● **Goal of the exercise**
How do the lines below between the ones holding "Schrijf u in voor de nieuwsbrief" and "info@kuldipsingh.net", inclusive, read? Give them again exactly, with no other lines.

● **Data**
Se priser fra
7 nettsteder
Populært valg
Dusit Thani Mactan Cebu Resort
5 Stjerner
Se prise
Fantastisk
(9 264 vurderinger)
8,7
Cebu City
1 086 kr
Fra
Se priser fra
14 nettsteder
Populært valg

--

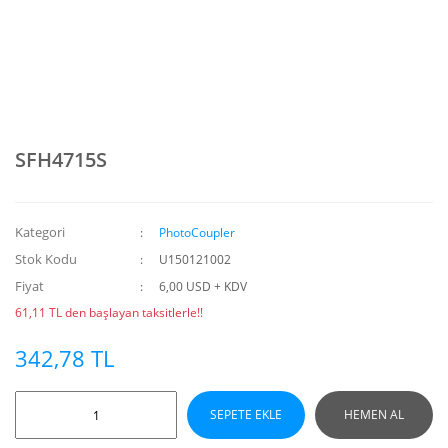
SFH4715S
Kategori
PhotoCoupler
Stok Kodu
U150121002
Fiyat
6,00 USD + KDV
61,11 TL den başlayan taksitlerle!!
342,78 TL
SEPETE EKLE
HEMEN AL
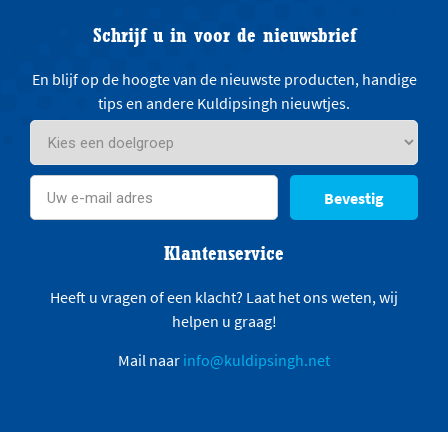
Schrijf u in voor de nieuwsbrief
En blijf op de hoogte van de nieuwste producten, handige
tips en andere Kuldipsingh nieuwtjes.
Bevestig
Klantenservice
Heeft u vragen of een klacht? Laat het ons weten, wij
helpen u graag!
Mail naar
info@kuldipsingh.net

● **Problem solution**
Schrijf u in voor de nieuwsbrief
En blijf op de hoogte van de nieuwste producten, handige
tips en andere Kuldipsingh nieuwtjes.
Bevestig
Klantenservice
Heeft u vragen of een klacht? Laat het ons weten, wij
helpen u graag!
Mail naar
info@kuldipsingh.net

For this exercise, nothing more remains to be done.